A person is a crime scene before the crime is ever committed.
And some people…
Just get there sooner.
Benjamin Rivers,
A name that sounds completely harmless…
Held two NFPD officers at gunpoint.
And it all started with them reporting shots fired at an apartment complex at 942 Niagara Avenue.
On August 3rd of 2023, around 9:30 P.M., the officers came into contact with the subject.
A woman at the scene stated to them that a man was shooting at her car.
And their body cam footage shows Officers Kayla Richards and Ian Sitek responding.
The police were heard in the video identifying Benjamin Rivers as a 53-year-old male, holding a weapon in his right hand, and approaching the officers.
John Faso, Niagara Falls Police Superintendent, said that after the officers directed him to drop the gun, he raised his arms while holding it, then fired a shot, taking the patrol car of Officer Richards, missing her completely.
That perked the officers' awareness, compelling them to fire back in response.
After the events that led up to the shooting, Faso declared that, “Both officers gave numerous verbal commands for him to drop the gun."
But to no avail, Rivers defied willingly and resumed his doing.
They didn’t just leave Rivers to wither away…
The police officers performed CPR on him before he was taken to the Niagara Falls Memorial Medical Center.
But he was pronounced dead… taken to fate.
Rivers had no extensive criminal history in Western New York; just spent most of his life in the Bronx…
According to Captain John Conti, the Niagara Falls Police.
But Rivers was a victim of larceny, assault, and domestic dispute in the previous months before the shooting ever took place.
Luckily, the officers at the scene weren't injured.
However, both were relieved of duty, but with a couple of years of experience with the department, the event still hadn't faded away.
As with all police shootings, an investigation is paramount, and the Rivers' incident is being investigated by the New York Attorney General's Office of Special Investigations.
What no one mentions is what happens when you’re a victim, and the world is silent.
This wasn’t the start of the story.
The police were called on Rivers that night, but in the months leading up to the shooting, they were called for him.

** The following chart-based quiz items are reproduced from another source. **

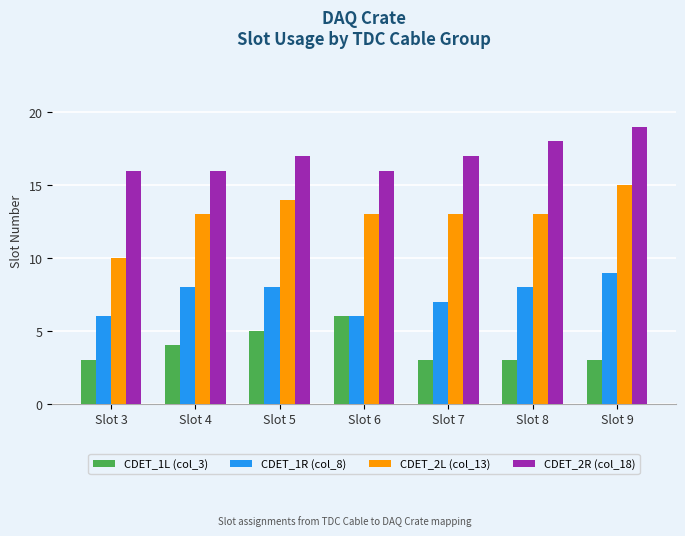

The CDET_1L (col_3) series shows 3 at Slot 9. True or false?

True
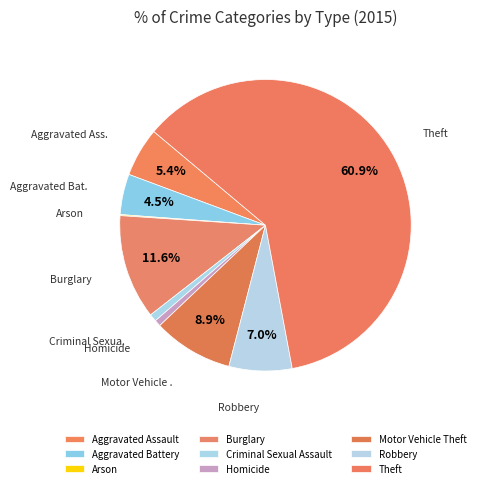

What percentage do Aggravated Assault and Robbery together represent?

12.4%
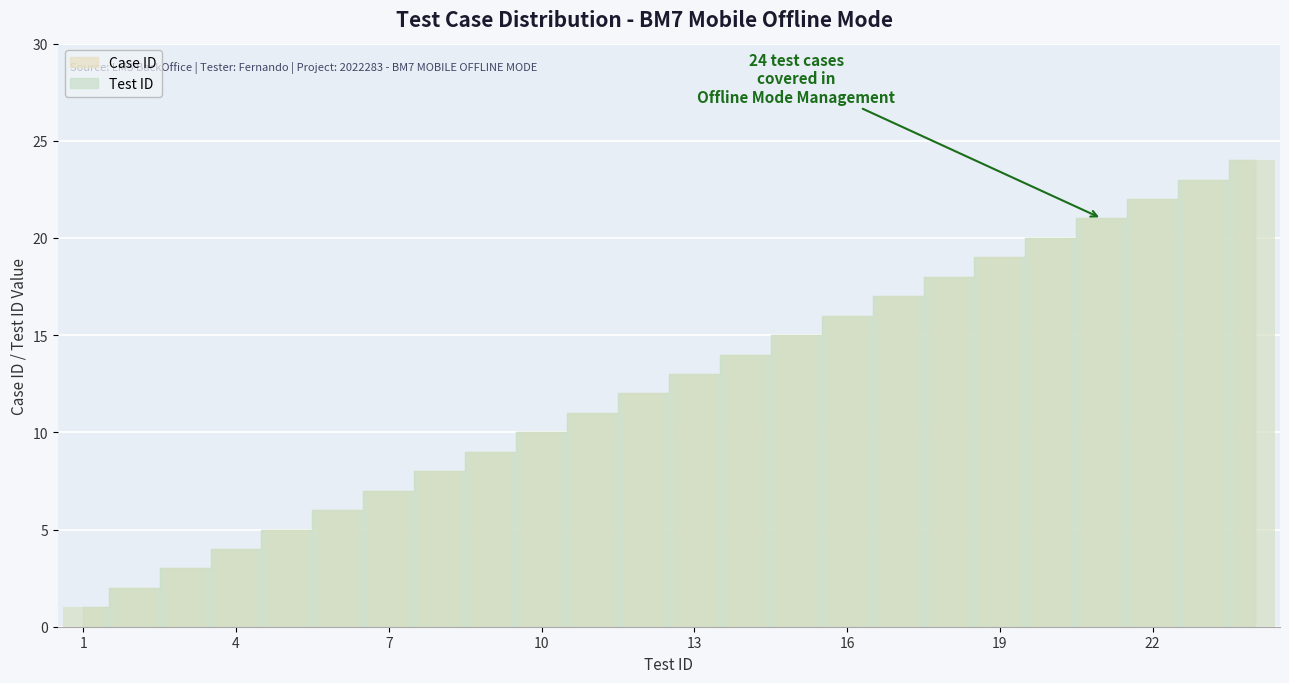

How many data points in Test ID are less than 13?

12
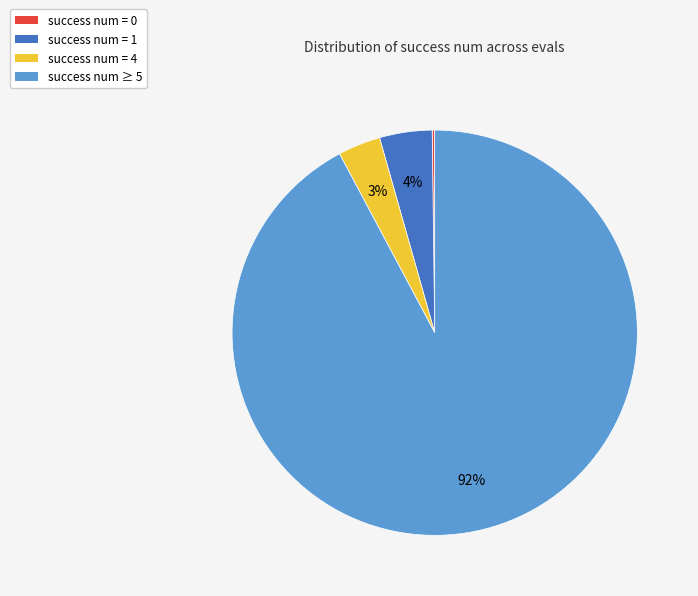

Does any single category account for the majority?

Yes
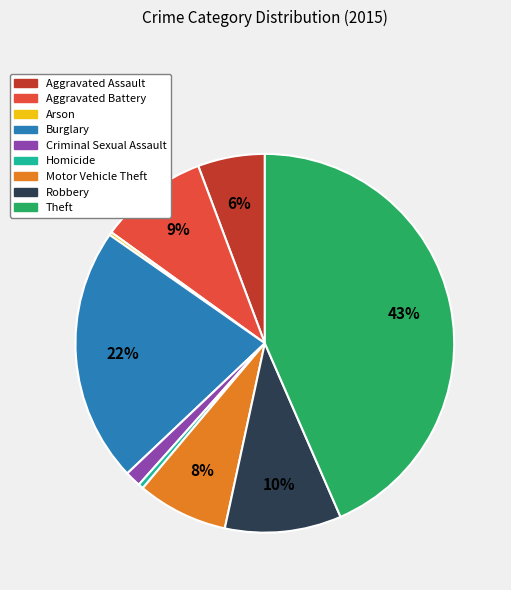

Between Homicide and Theft, which is larger?

Theft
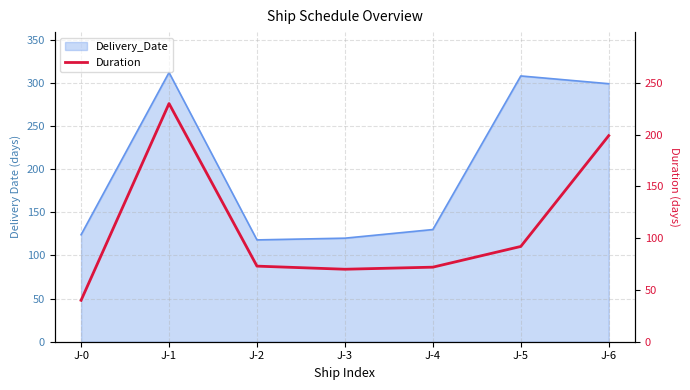

List the labels in order of value, smallest first.

J-0, J-3, J-4, J-2, J-5, J-6, J-1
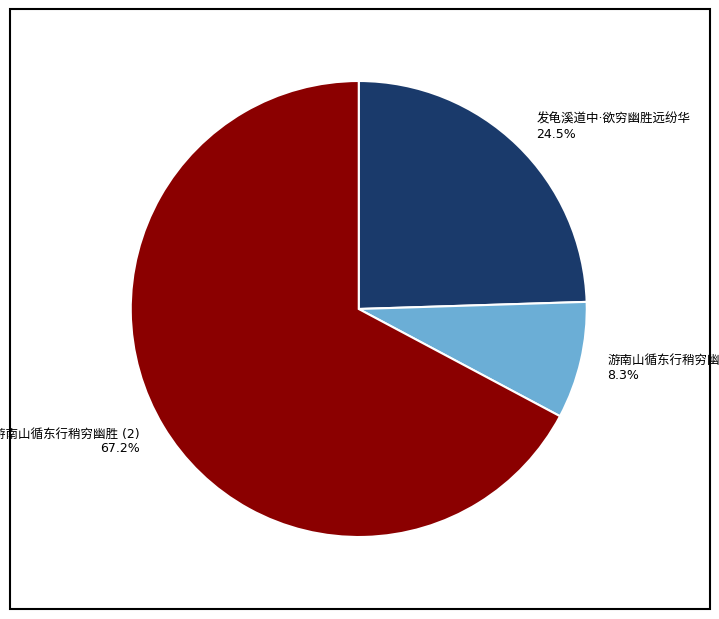

Is there a majority slice in this chart?

Yes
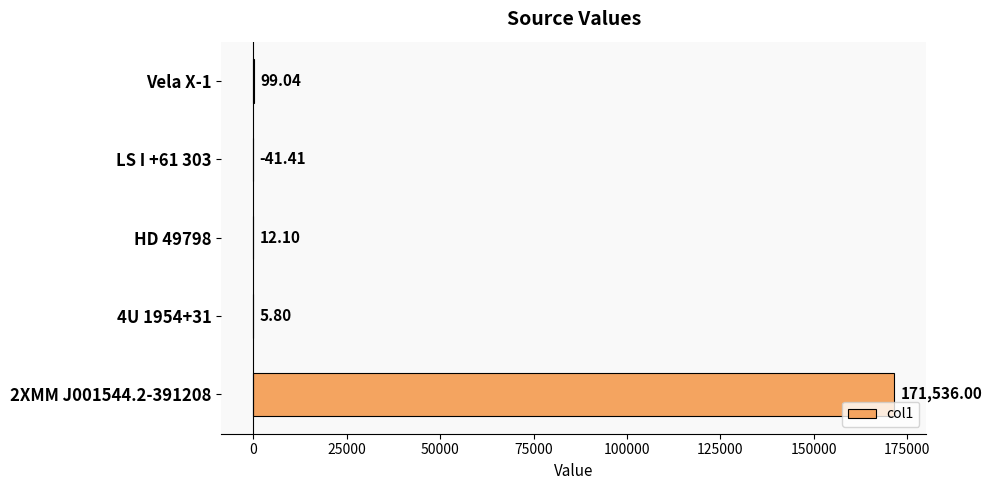

What is the sum of all values?

171611.5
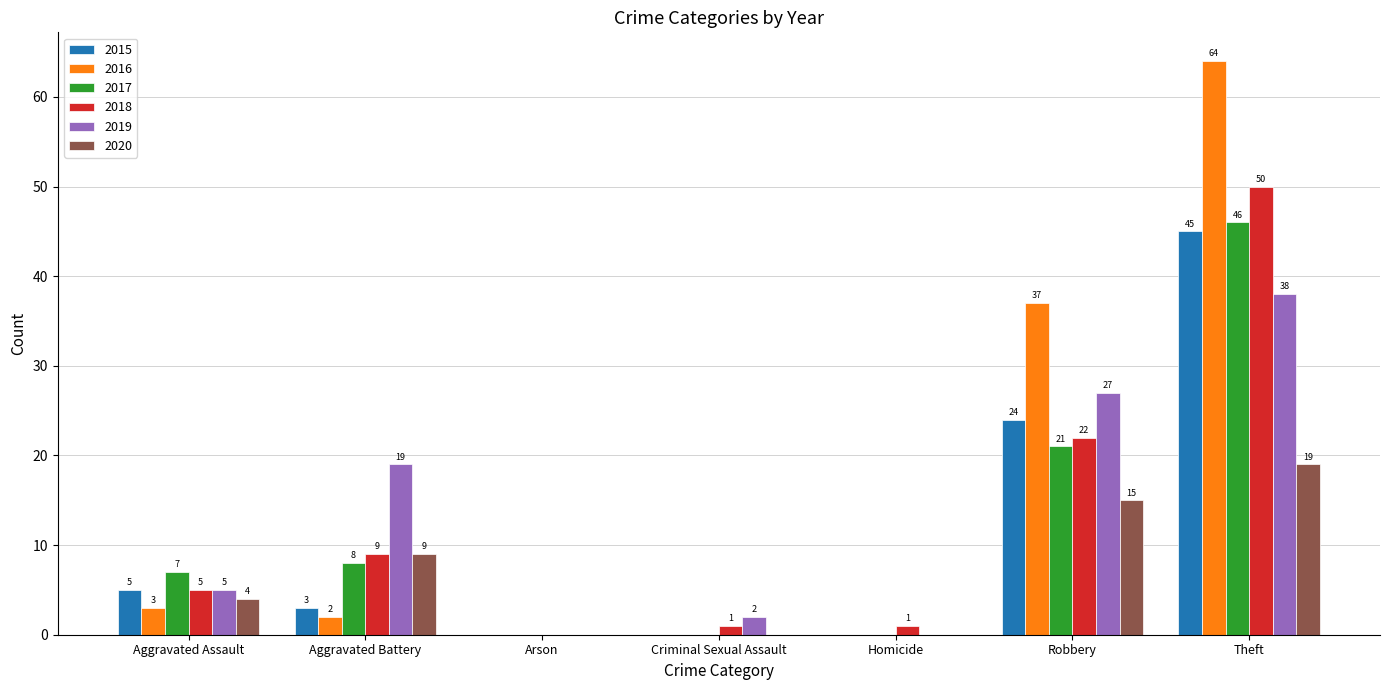

Between Aggravated Battery and Theft, which series saw the biggest shift?

2016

The first incident, a larceny where a person took his things.
The second, an assault.
And the third, a domestic dispute.
He wasn’t a criminal in those months; just a man watching his life get ripped apart piece by piece, hoping someone would stop the bleeding.
The system he trusted to protect him kept failing him, and the people he trusted kept hurting him.
He was a man watching the world tell him, over and over, that he was disposable.
So when he stood on that sidewalk holding that gun, he wasn't defying the officers.
He wasn't resisting arrest.
He was resisting the universe that kept telling him he was nothing, and resisting the script that said his life didn't matter.
That gun was the final desperate act of a man who decided he would be seen for the last time.
So what does a crime like this tell us?
The biggest tragedy isn't that a criminal got caught; it’s that no one saw the victim until he pulled the trigger.
And the tragic thing about it is that a man with no options felt he had to lean on violence as a final resort.